When you’re done with a project, take yourself out of the project and let it stand and walk on its own wobbly legs, and let it suffer the slings and arrows that make it stronger. You want people to like it, because that’s why you did it; but you have to like it, too. Always the middle line.
And Jesus Christ, I’m rambling. I’m soaking wet from a rained-out yard sale. More beer, please.
Ultimately, I’m not talking to You = Will Hindmarch, I’m talking to You = All Us Silly Writers.
I think I gotta take a nap. Shit.
I know what I wrote, and I did it on purpose. (Which, to be fair, means I was asking for that joke.) I don’t think “a thing exists” is necessarily one whit better or more active than “there is a thing.” This is just my opinion on a matter of opinion, though.
You’re talking pretty well past my point, though, I think. I’m not talking about ego here (that’s at my blog), and I’m not talking about the writer’s toolbox versus the Fisher’s Price writer’s toolbox. Yeah, a young writer can get himself in trouble if he treat tools like toys, but I’m not taking tools out of my kit just because kids are dumb.
I agree with you completely that a working writer’s job is, in part, to make the changes the editor calls for, including those changes to style called for before the assignment in the author’s guidelines. This magazine says the letter “f” is verboten, I skip it. That magazine says adverbs will get me killed, I abstain from them. That’s the job. That’s about the individual work being crafted.

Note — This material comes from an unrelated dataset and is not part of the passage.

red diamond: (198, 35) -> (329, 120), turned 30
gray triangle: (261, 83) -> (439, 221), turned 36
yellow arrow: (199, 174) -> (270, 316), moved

It is not the same, though, as seeing every editor’s peeve as a force that improves your skills. I’ve made my skills more dynamic by contorting to serve foreign peeves, but that is not the same as adopting a peeve and thus improving as a writer.
It’s a valid peeve, for sure! It’s a worthy position. My position is that “there is” is not a big deal, and that there are reasons to use it. That’s my argument.
No doubt. As noted, some of my Most Favoritest Writers use it. It works at its best when its conversational, and Joe Lansdale’s tone is very, very conversational (which is why his books are so readable — I cannot recommend his work enough, really).
And I did dance well-beyond the point, sure. But I blame yard sale weariness. And beer. And you can’t ask me to stop drinking beer. Or whiskey. Or meth. Wait, you don’t drink meth.
Or yard sales, but I won’t ask you to stop drinking yard sales, either.
*whew*
“Get” is also a stinky word when used as a verb. Anyone communicating with words will always find better choice than “get.”